#### Input
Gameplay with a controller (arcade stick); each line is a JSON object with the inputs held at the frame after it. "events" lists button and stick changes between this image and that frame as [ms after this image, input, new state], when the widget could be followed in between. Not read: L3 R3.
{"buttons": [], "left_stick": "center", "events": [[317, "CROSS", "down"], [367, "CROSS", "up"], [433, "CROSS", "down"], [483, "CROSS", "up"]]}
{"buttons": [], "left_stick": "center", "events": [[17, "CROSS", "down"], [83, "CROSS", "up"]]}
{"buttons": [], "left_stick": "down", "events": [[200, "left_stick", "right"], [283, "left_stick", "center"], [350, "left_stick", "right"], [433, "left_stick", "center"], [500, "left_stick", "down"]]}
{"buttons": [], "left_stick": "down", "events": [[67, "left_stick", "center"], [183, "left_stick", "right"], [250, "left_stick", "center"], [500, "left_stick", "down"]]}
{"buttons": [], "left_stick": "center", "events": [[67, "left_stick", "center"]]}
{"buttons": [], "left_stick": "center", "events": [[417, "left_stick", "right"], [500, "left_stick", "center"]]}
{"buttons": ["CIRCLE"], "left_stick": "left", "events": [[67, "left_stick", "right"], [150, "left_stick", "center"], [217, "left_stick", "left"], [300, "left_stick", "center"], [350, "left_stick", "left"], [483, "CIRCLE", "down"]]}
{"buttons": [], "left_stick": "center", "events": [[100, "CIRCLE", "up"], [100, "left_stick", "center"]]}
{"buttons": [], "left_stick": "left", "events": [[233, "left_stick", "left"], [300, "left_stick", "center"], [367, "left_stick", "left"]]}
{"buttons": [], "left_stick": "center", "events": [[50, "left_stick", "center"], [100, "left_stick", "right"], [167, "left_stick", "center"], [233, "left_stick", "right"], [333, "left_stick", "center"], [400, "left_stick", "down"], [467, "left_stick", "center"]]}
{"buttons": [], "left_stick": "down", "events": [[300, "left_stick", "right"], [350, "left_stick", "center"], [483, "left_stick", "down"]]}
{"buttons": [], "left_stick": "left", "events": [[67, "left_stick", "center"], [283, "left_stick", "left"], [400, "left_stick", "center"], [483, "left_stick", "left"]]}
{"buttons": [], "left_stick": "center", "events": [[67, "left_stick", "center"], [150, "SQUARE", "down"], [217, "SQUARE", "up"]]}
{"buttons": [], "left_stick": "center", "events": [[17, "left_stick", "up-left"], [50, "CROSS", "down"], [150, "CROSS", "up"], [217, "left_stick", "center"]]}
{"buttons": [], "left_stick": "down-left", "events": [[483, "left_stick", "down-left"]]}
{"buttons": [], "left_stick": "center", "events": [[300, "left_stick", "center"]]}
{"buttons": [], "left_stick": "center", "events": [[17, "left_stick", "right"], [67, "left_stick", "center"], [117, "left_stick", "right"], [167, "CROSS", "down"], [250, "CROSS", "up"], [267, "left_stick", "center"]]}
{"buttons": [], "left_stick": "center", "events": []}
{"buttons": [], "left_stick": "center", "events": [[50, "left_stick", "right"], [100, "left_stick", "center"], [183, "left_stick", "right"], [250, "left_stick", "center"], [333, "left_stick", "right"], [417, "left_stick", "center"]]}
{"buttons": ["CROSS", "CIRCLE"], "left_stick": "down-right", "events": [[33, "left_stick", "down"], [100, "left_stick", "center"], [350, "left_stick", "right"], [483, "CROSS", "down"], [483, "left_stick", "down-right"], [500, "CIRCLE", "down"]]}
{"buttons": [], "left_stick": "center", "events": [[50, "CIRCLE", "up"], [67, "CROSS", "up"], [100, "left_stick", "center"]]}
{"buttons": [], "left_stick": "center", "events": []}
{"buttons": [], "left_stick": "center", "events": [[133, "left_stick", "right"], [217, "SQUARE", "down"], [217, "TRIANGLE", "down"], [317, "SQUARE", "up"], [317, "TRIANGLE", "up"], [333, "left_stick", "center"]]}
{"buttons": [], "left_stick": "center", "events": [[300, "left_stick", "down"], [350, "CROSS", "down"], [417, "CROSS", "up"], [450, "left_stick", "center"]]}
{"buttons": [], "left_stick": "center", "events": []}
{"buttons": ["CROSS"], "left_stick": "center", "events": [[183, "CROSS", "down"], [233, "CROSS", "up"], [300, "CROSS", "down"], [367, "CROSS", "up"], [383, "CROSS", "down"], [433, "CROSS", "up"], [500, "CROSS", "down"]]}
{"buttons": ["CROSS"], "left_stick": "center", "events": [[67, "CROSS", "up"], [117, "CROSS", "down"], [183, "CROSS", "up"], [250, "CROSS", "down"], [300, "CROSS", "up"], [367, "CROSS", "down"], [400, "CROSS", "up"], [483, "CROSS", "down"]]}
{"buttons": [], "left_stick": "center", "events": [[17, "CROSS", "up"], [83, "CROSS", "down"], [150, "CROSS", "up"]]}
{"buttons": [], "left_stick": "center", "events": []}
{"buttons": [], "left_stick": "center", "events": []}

#### Try it
Faithfully reproduce all of the material.

#### Response to this task
Gameplay with a controller (arcade stick); each line is a JSON object with the inputs held at the frame after it. "events" lists button and stick changes between this image and that frame as [ms after this image, input, new state], when the widget could be followed in between. Not read: L3 R3.
{"buttons": [], "left_stick": "center", "events": [[317, "CROSS", "down"], [367, "CROSS", "up"], [433, "CROSS", "down"], [483, "CROSS", "up"]]}
{"buttons": [], "left_stick": "center", "events": [[17, "CROSS", "down"], [83, "CROSS", "up"]]}
{"buttons": [], "left_stick": "down", "events": [[200, "left_stick", "right"], [283, "left_stick", "center"], [350, "left_stick", "right"], [433, "left_stick", "center"], [500, "left_stick", "down"]]}
{"buttons": [], "left_stick": "down", "events": [[67, "left_stick", "center"], [183, "left_stick", "right"], [250, "left_stick", "center"], [500, "left_stick", "down"]]}
{"buttons": [], "left_stick": "center", "events": [[67, "left_stick", "center"]]}
{"buttons": [], "left_stick": "center", "events": [[417, "left_stick", "right"], [500, "left_stick", "center"]]}
{"buttons": ["CIRCLE"], "left_stick": "left", "events": [[67, "left_stick", "right"], [150, "left_stick", "center"], [217, "left_stick", "left"], [300, "left_stick", "center"], [350, "left_stick", "left"], [483, "CIRCLE", "down"]]}
{"buttons": [], "left_stick": "center", "events": [[100, "CIRCLE", "up"], [100, "left_stick", "center"]]}
{"buttons": [], "left_stick": "left", "events": [[233, "left_stick", "left"], [300, "left_stick", "center"], [367, "left_stick", "left"]]}
{"buttons": [], "left_stick": "center", "events": [[50, "left_stick", "center"], [100, "left_stick", "right"], [167, "left_stick", "center"], [233, "left_stick", "right"], [333, "left_stick", "center"], [400, "left_stick", "down"], [467, "left_stick", "center"]]}
{"buttons": [], "left_stick": "down", "events": [[300, "left_stick", "right"], [350, "left_stick", "center"], [483, "left_stick", "down"]]}
{"buttons": [], "left_stick": "left", "events": [[67, "left_stick", "center"], [283, "left_stick", "left"], [400, "left_stick", "center"], [483, "left_stick", "left"]]}
{"buttons": [], "left_stick": "center", "events": [[67, "left_stick", "center"], [150, "SQUARE", "down"], [217, "SQUARE", "up"]]}
{"buttons": [], "left_stick": "center", "events": [[17, "left_stick", "up-left"], [50, "CROSS", "down"], [150, "CROSS", "up"], [217, "left_stick", "center"]]}
{"buttons": [], "left_stick": "down-left", "events": [[483, "left_stick", "down-left"]]}
{"buttons": [], "left_stick": "center", "events": [[300, "left_stick", "center"]]}
{"buttons": [], "left_stick": "center", "events": [[17, "left_stick", "right"], [67, "left_stick", "center"], [117, "left_stick", "right"], [167, "CROSS", "down"], [250, "CROSS", "up"], [267, "left_stick", "center"]]}
{"buttons": [], "left_stick": "center", "events": []}
{"buttons": [], "left_stick": "center", "events": [[50, "left_stick", "right"], [100, "left_stick", "center"], [183, "left_stick", "right"], [250, "left_stick", "center"], [333, "left_stick", "right"], [417, "left_stick", "center"]]}
{"buttons": ["CROSS", "CIRCLE"], "left_stick": "down-right", "events": [[33, "left_stick", "down"], [100, "left_stick", "center"], [350, "left_stick", "right"], [483, "CROSS", "down"], [483, "left_stick", "down-right"], [500, "CIRCLE", "down"]]}
{"buttons": [], "left_stick": "center", "events": [[50, "CIRCLE", "up"], [67, "CROSS", "up"], [100, "left_stick", "center"]]}
{"buttons": [], "left_stick": "center", "events": []}
{"buttons": [], "left_stick": "center", "events": [[133, "left_stick", "right"], [217, "SQUARE", "down"], [217, "TRIANGLE", "down"], [317, "SQUARE", "up"], [317, "TRIANGLE", "up"], [333, "left_stick", "center"]]}
{"buttons": [], "left_stick": "center", "events": [[300, "left_stick", "down"], [350, "CROSS", "down"], [417, "CROSS", "up"], [450, "left_stick", "center"]]}
{"buttons": [], "left_stick": "center", "events": []}
{"buttons": ["CROSS"], "left_stick": "center", "events": [[183, "CROSS", "down"], [233, "CROSS", "up"], [300, "CROSS", "down"], [367, "CROSS", "up"], [383, "CROSS", "down"], [433, "CROSS", "up"], [500, "CROSS", "down"]]}
{"buttons": ["CROSS"], "left_stick": "center", "events": [[67, "CROSS", "up"], [117, "CROSS", "down"], [183, "CROSS", "up"], [250, "CROSS", "down"], [300, "CROSS", "up"], [367, "CROSS", "down"], [400, "CROSS", "up"], [483, "CROSS", "down"]]}
{"buttons": [], "left_stick": "center", "events": [[17, "CROSS", "up"], [83, "CROSS", "down"], [150, "CROSS", "up"]]}
{"buttons": [], "left_stick": "center", "events": []}
{"buttons": [], "left_stick": "center", "events": []}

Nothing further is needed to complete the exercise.